Ricordare Paul mi innervosì e decisi di preparare un bagno caldo per rilassarmi. Riempita la vasca, mi spogliai e mi immersi. Chiusi gli occhi e ripensai alla mattinata con Robert. Era stato piacevole fare colazione con lui, mi aveva ascoltata. Io di lui, invece, non sapevo niente.

***

«Rose, Rose, sveglia!», gridò mia madre. «Rose, svegliati! Vuoi rimanere nel letto, stamattina? Sono le otto!»
Che cosa? Le otto? Spalancai gli occhi. Accidenti! Non ho proprio sentito la sveglia. Com'è possibile?
«Buongiorno, mamma», risposi con un filo di voce e gli occhi ancora assonnati. «Mi alzo subito, tranquilla». Sbadigliai, allungai le braccia per stiracchiarmi, poi afferrai il cuscino e me lo portai sul viso. Quella luce era pericolosa di prima mattina.
«Muoviti che fai tardi!»
Sì, se no che succede? Mi bocciano, per caso?
Sbuffai. «Nemmeno il giorno del mio compleanno?» Sentii la porta chiudersi. Non mi avrà sentita. Che brutto risveglio da maggiorenne.

Arrivai a scuola con quindici minuti di ritardo. Per fortuna, il professor Rogers fece finta di nulla e non interruppe la lezione. Non mi ero svegliata bene e speravo che quella giornata si concludesse meglio.

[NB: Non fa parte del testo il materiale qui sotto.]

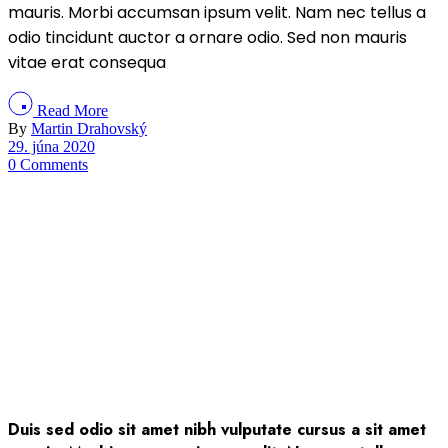
mauris. Morbi accumsan ipsum velit. Nam nec tellus a
odio tincidunt auctor a ornare odio. Sed non mauris
vitae erat consequa
Read More
By
Martin Drahovský
29. júna 2020
0 Comments
Duis sed odio sit amet nibh vulputate cursus a sit amet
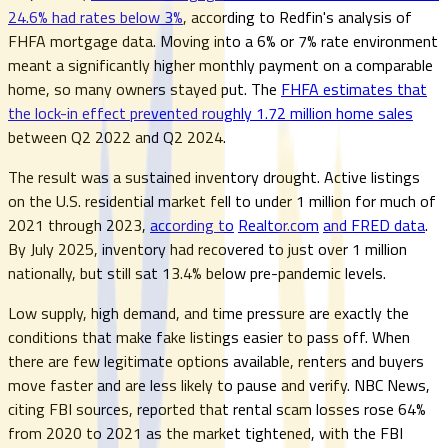
24.6% had rates below 3%
, according to Redfin's analysis of
FHFA mortgage data. Moving into a 6% or 7% rate environment
meant a significantly higher monthly payment on a comparable
home, so many owners stayed put. The
FHFA estimates that
the lock-in effect prevented roughly 1.72 million home sales
between Q2 2022 and Q2 2024.
The result was a sustained inventory drought. Active listings
on the U.S. residential market fell to under 1 million for much of
2021 through 2023,
according to
Realtor.com
and FRED data
.
By July 2025, inventory had recovered to just over 1 million
nationally, but still sat 13.4% below pre-pandemic levels.
Low supply, high demand, and time pressure are exactly the
conditions that make fake listings easier to pass off. When
there are few legitimate options available, renters and buyers
move faster and are less likely to pause and verify. NBC News,
citing FBI sources, reported that rental scam losses rose 64%
from 2020 to 2021 as the market tightened, with the FBI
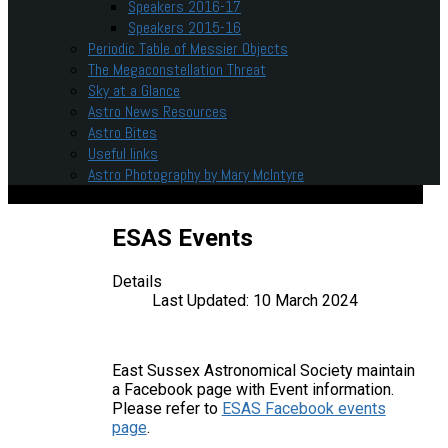
Speakers 2016-17
Speakers 2015-16
Periodic Table of Messier Objects
The Megaconstellation Threat
Sky at a Glance
Astro News Resources
Astro Bites
Useful links
Astro Photography by Mary McIntyre
ESAS Events
Details
Last Updated: 10 March 2024
East Sussex Astronomical Society maintain
a Facebook page with Event information.
Please refer to
ESAS Facebook events
page
.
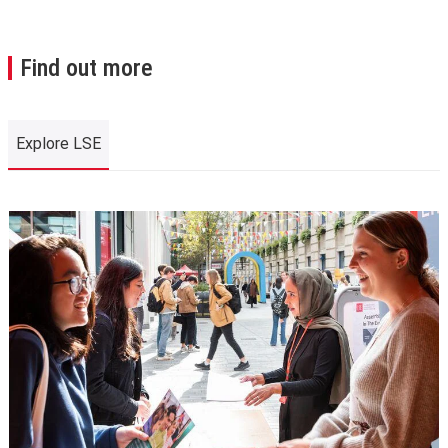
Find out more
Explore LSE
Explore LSE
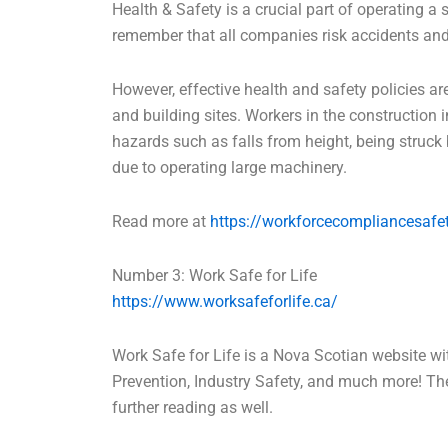
Health & Safety is a crucial part of operating a 
remember that all companies risk accidents and 
However, effective health and safety policies are
and building sites. Workers in the construction
hazards such as falls from height, being struck b
due to operating large machinery.
Read more at
https://workforcecompliancesafet
Number 3: Work Safe for Life
https://www.worksafeforlife.ca/
Work Safe for Life is a Nova Scotian website wit
Prevention, Industry Safety, and much more! The
further reading as well.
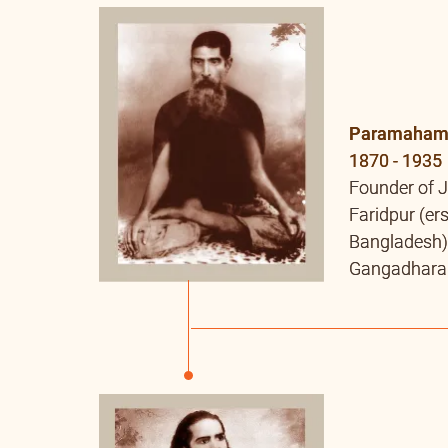
Paramahams
1870 - 1935
Founder of 
Faridpur (er
Bangladesh)
Gangadhara T
Kshitish Ch
Dakshinkha
Baba’s Guru
than Baba. He
young age. 
Nirnaya” an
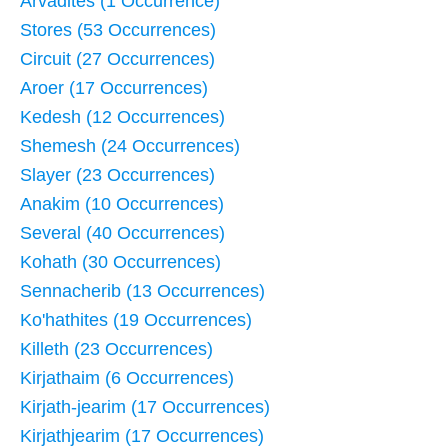
Arvadites (1 Occurrence)
Stores (53 Occurrences)
Circuit (27 Occurrences)
Aroer (17 Occurrences)
Kedesh (12 Occurrences)
Shemesh (24 Occurrences)
Slayer (23 Occurrences)
Anakim (10 Occurrences)
Several (40 Occurrences)
Kohath (30 Occurrences)
Sennacherib (13 Occurrences)
Ko'hathites (19 Occurrences)
Killeth (23 Occurrences)
Kirjathaim (6 Occurrences)
Kirjath-jearim (17 Occurrences)
Kirjathjearim (17 Occurrences)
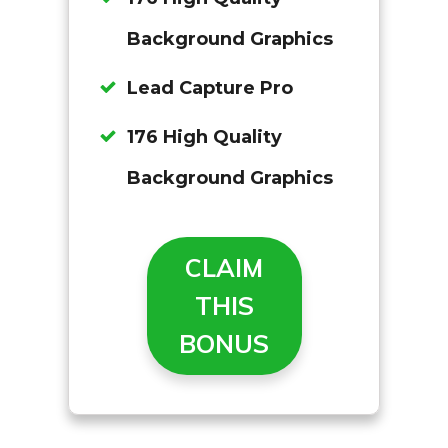
Background Graphics
Lead Capture Pro
176 High Quality
Background Graphics
CLAIM
THIS
BONUS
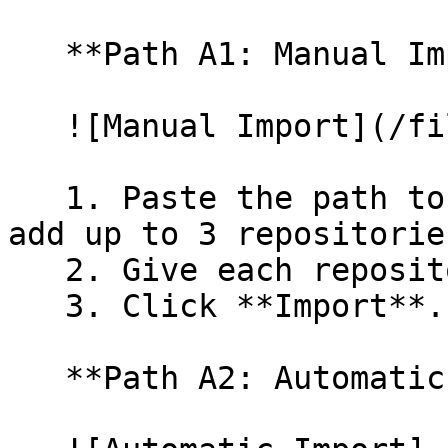
   **Path A1: Manual Import**

   ![Manual Import](/files/wfWTxqudZfLVRQe2tHnl)

   1. Paste the path to your repository. You can 
add up to 3 repositorie
   2. Give each repository a name.

   3. Click **Import**.

   **Path A2: Automatic (Bulk) Import**
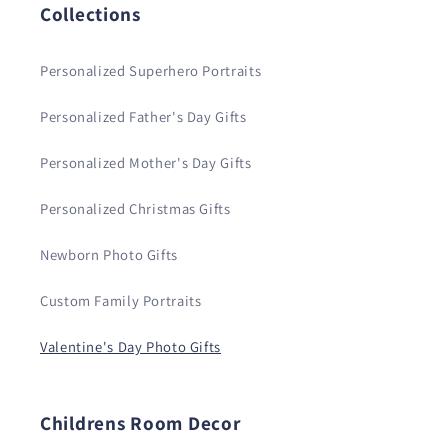
Collections
Personalized Superhero Portraits
Personalized Father's Day Gifts
Personalized Mother's Day Gifts
Personalized Christmas Gifts
Newborn Photo Gifts
Custom Family Portraits
Valentine's Day Photo Gifts
Childrens Room Decor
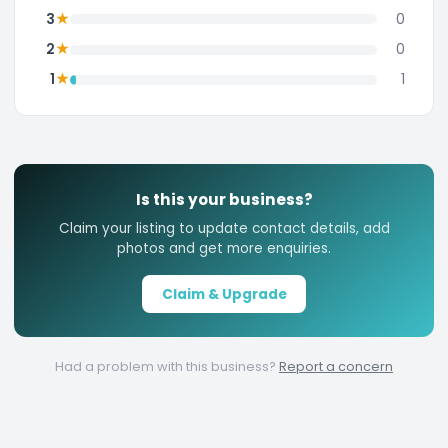
★
3
0
★
2
0
★
1
1
Is this your business?
Claim your listing to update contact details, add
photos and get more enquiries.
Claim & Upgrade
Had a problem with this business?
Report a concern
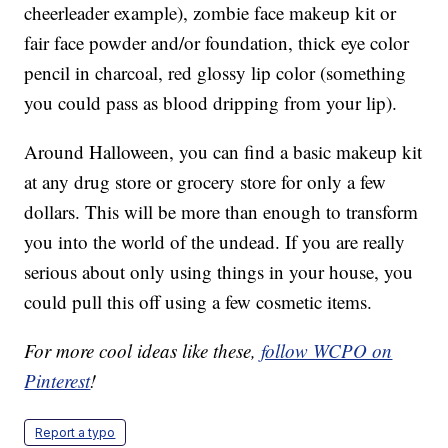
cheerleader example), zombie face makeup kit or
fair face powder and/or foundation, thick eye color
pencil in charcoal, red glossy lip color (something
you could pass as blood dripping from your lip).
Around Halloween, you can find a basic makeup kit
at any drug store or grocery store for only a few
dollars. This will be more than enough to transform
you into the world of the undead. If you are really
serious about only using things in your house, you
could pull this off using a few cosmetic items.
For more cool ideas like these,
follow WCPO on
Pinterest
!
Report a typo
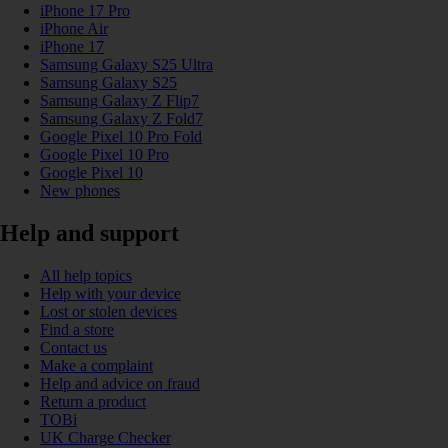
iPhone 17 Pro
iPhone Air
iPhone 17
Samsung Galaxy S25 Ultra
Samsung Galaxy S25
Samsung Galaxy Z Flip7
Samsung Galaxy Z Fold7
Google Pixel 10 Pro Fold
Google Pixel 10 Pro
Google Pixel 10
New phones
Help and support
All help topics
Help with your device
Lost or stolen devices
Find a store
Contact us
Make a complaint
Help and advice on fraud
Return a product
TOBi
UK Charge Checker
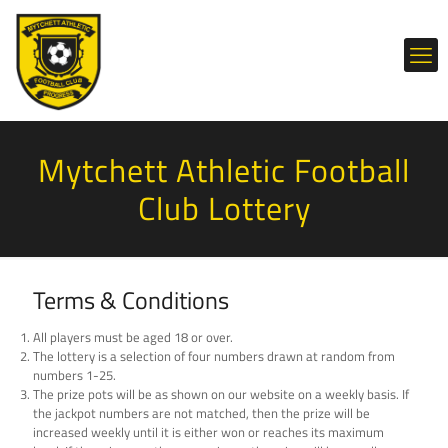
Mytchett Athletic Football
Club Lottery
Terms & Conditions
All players must be aged 18 or over.
The lottery is a selection of four numbers drawn at random from
numbers 1-25.
The prize pots will be as shown on our website on a weekly basis. If
the jackpot numbers are not matched, then the prize will be
increased weekly until it is either won or reaches its maximum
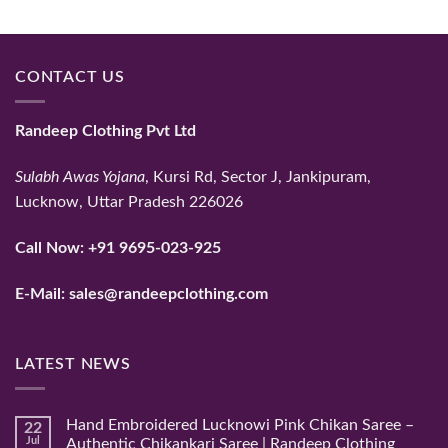
price
price
was:
is:
₹35,124.
₹25,000.
CONTACT US
Randeep Clothing Pvt Ltd
Sulabh Awas Yojana
, Kursi Rd, Sector J, Jankipuram,
Lucknow, Uttar Pradesh 226026
Call Now:
+91 9695-023-925
E-Mail:
sales@randeepclothing.com
LATEST NEWS
Hand Embroidered Lucknowi Pink Chikan Saree –
22
Jul
Authentic Chikankari Saree | Randeep Clothing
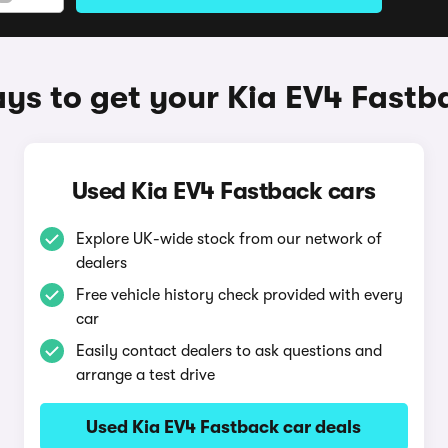
ys to get your Kia EV4 Fastb
Used Kia EV4 Fastback cars
Explore UK-wide stock from our network of
dealers
Free vehicle history check provided with every
car
Easily contact dealers to ask questions and
arrange a test drive
Used Kia EV4 Fastback car deals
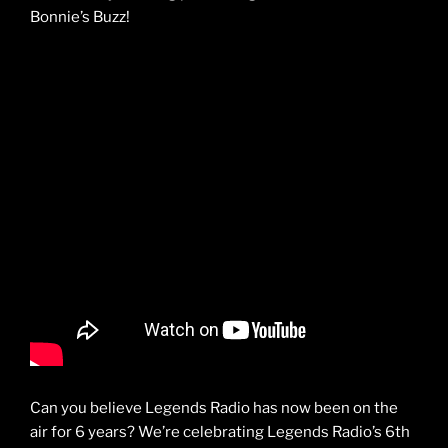
Bonnie’s Buzz!
Can you believe Legends Radio has now been on the
air for 6 years? We’re celebrating Legends Radio’s 6th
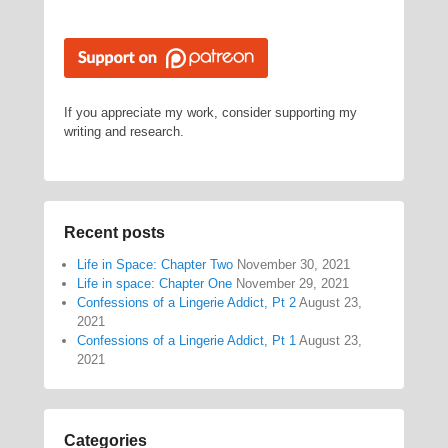
If you appreciate my work, consider supporting my
writing and research.
Recent posts
Life in Space: Chapter Two
November 30, 2021
Life in space: Chapter One
November 29, 2021
Confessions of a Lingerie Addict, Pt 2
August 23,
2021
Confessions of a Lingerie Addict, Pt 1
August 23,
2021
Categories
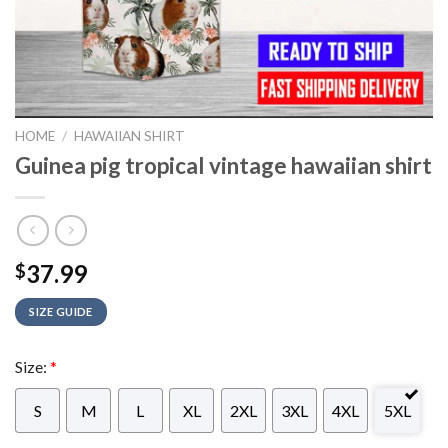
HOME
/
HAWAIIAN SHIRT
Guinea pig tropical vintage hawaiian shirt
37.99
$
SIZE GUIDE
Size:
*
S
M
L
XL
2XL
3XL
4XL
5XL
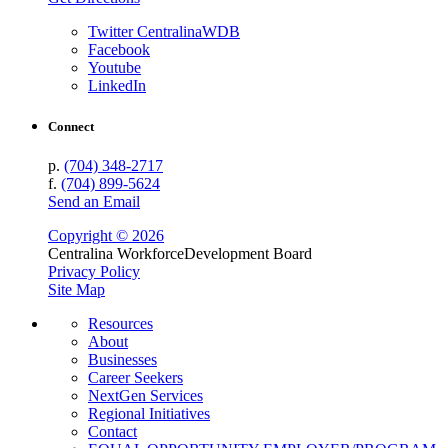
Twitter CentralinaWDB
Facebook
Youtube
LinkedIn
Connect
p.
(704) 348-2717
f.
(704) 899-5624
Send an Email
Copyright © 2026
Centralina Workforce
Development Board
Privacy Policy
Site Map
Resources
About
Businesses
Career Seekers
NextGen Services
Regional Initiatives
Contact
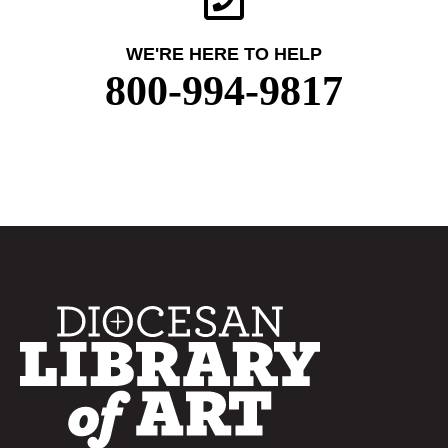
WE'RE HERE TO HELP
800-994-9817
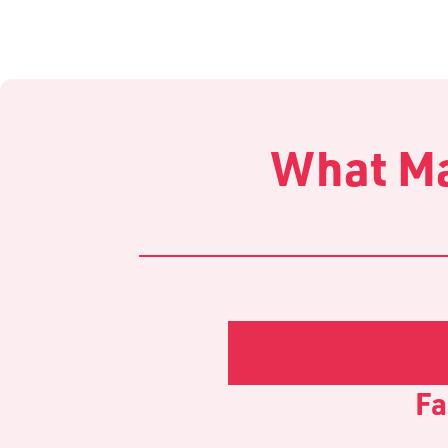
What Ma
Fa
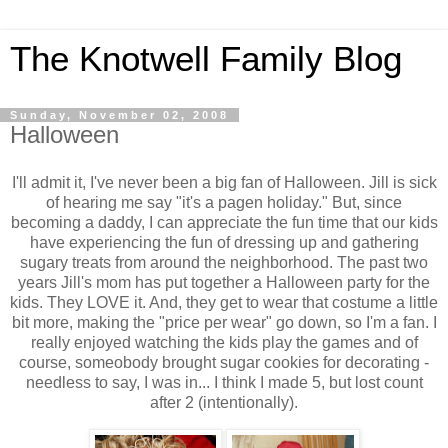
The Knotwell Family Blog
Sunday, November 02, 2008
Halloween
I'll admit it, I've never been a big fan of Halloween. Jill is sick
of hearing me say "it's a pagen holiday." But, since
becoming a daddy, I can appreciate the fun time that our kids
have experiencing the fun of dressing up and gathering
sugary treats from around the neighborhood. The past two
years Jill's mom has put together a Halloween party for the
kids. They LOVE it. And, they get to wear that costume a little
bit more, making the "price per wear" go down, so I'm a fan. I
really enjoyed watching the kids play the games and of
course, someobody brought sugar cookies for decorating -
needless to say, I was in... I think I made 5, but lost count
after 2 (intentionally).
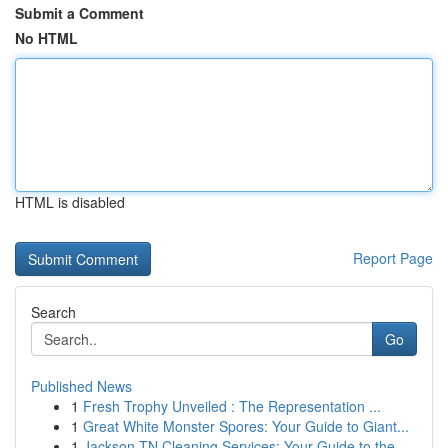
Submit a Comment
No HTML
HTML is disabled
Report Page
Search
Go
Published News
1
Fresh Trophy Unveiled : The Representation ...
1
Great White Monster Spores: Your Guide to Giant...
1
Jackson TN Cleaning Services: Your Guide to the...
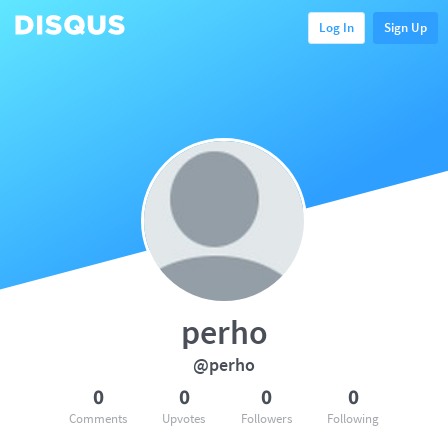
Log In
Sign Up
perho
@perho
0
0
0
0
Comments
Upvotes
Followers
Following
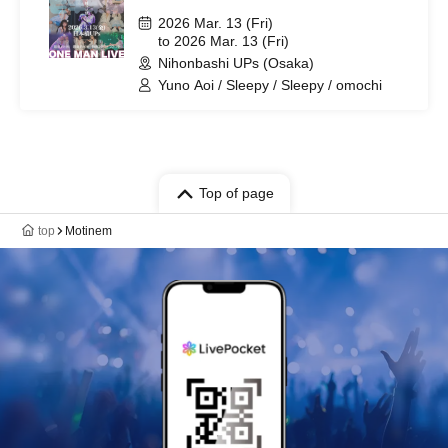
2026 Mar. 13 (Fri)
to 2026 Mar. 13 (Fri)
Nihonbashi UPs (Osaka)
Yuno Aoi / Sleepy / Sleepy / omochi
Top of page
top
Motinem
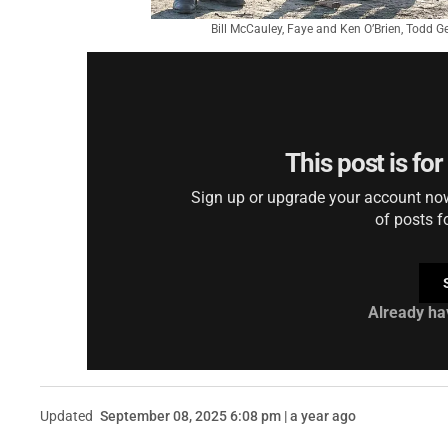
Bill McCauley, Faye and Ken O’Brien, Todd 
This post is fo
Sign up or upgrade your account now 
of posts f
Already ha
Updated
September 08, 2025 6:08 pm | a year ago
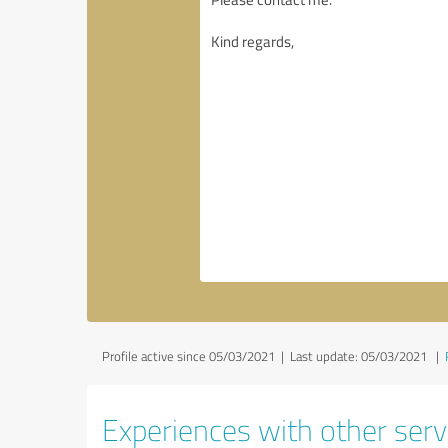
Profile active since 05/03/2021 |
Last update: 05/03/2021
|
Experiences with other servi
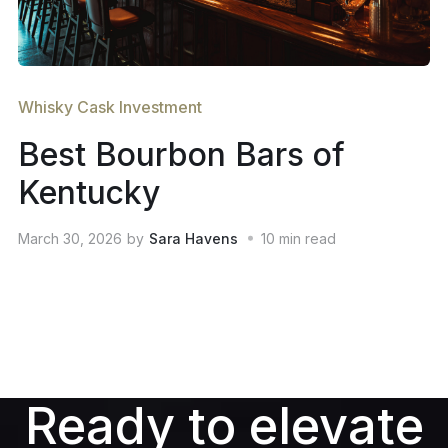
Whisky Cask Investment
Best Bourbon Bars of
Kentucky
March 30, 2026
by
Sara Havens
10
min read
Ready to elevate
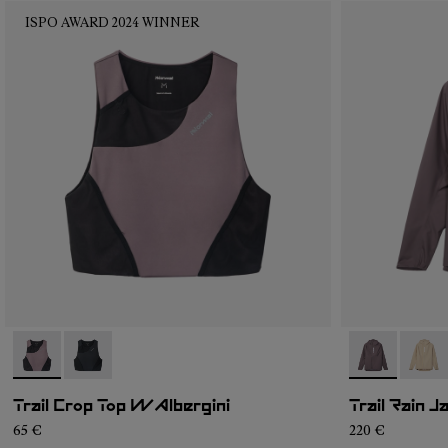
ISPO AWARD 2024 WINNER
- N2CWTB1-002
- N2CWTB1-001
- NC1RJ1W-0
- NC1
Trail Crop Top W Albergini
Trail Rain 
65 €
220 €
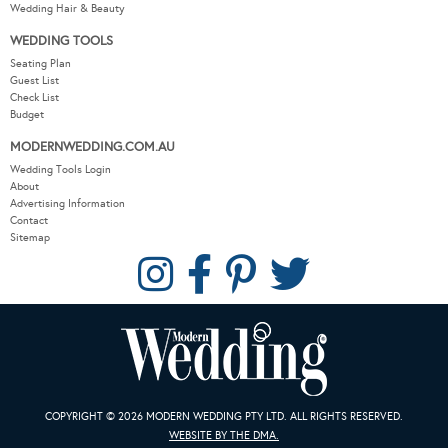
Wedding DIY
Wedding Hair & Beauty
WEDDING TOOLS
Seating Plan
Guest List
Check List
Budget
MODERNWEDDING.COM.AU
Wedding Tools Login
About
Advertising Information
Contact
Sitemap
COPYRIGHT © 2026 MODERN WEDDING PTY LTD. ALL RIGHTS RESERVED.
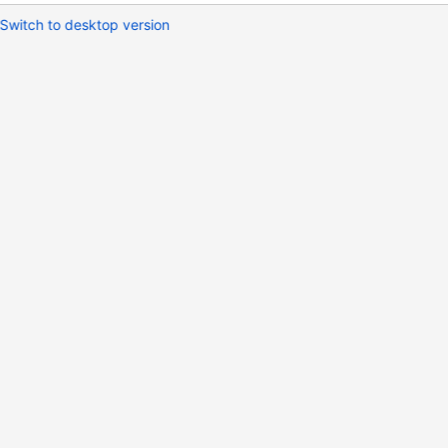
Switch to desktop version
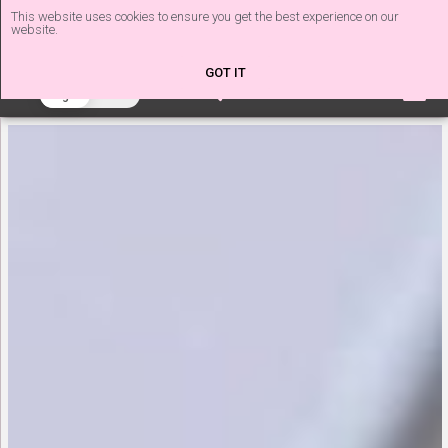
This website uses cookies to ensure you get the best experience on our
website.
The Nail Tech Diaries
GOT IT
beta
Light
Dark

«Auguri, ritardataria. Pensavo che mi avresti offerto la colazione», mi sussurrò all'orecchio Georgie.
La guardai, sorrise beffarda, e risposi: «Ti offro il pranzo, se vuoi». Feci un occhiolino, poi iniziai ad ascoltare la lezione.
«Preferisco da bere. Andiamo in un locale movimentato stasera...», mormorò maliziosa.
«Io non bevo», replicai senza guardarla.
«Io sì, invece. Dai che ci divertiamo!»
Ci pensai su, poi incrociai il suo sguardo e sorrisi. «Vedremo».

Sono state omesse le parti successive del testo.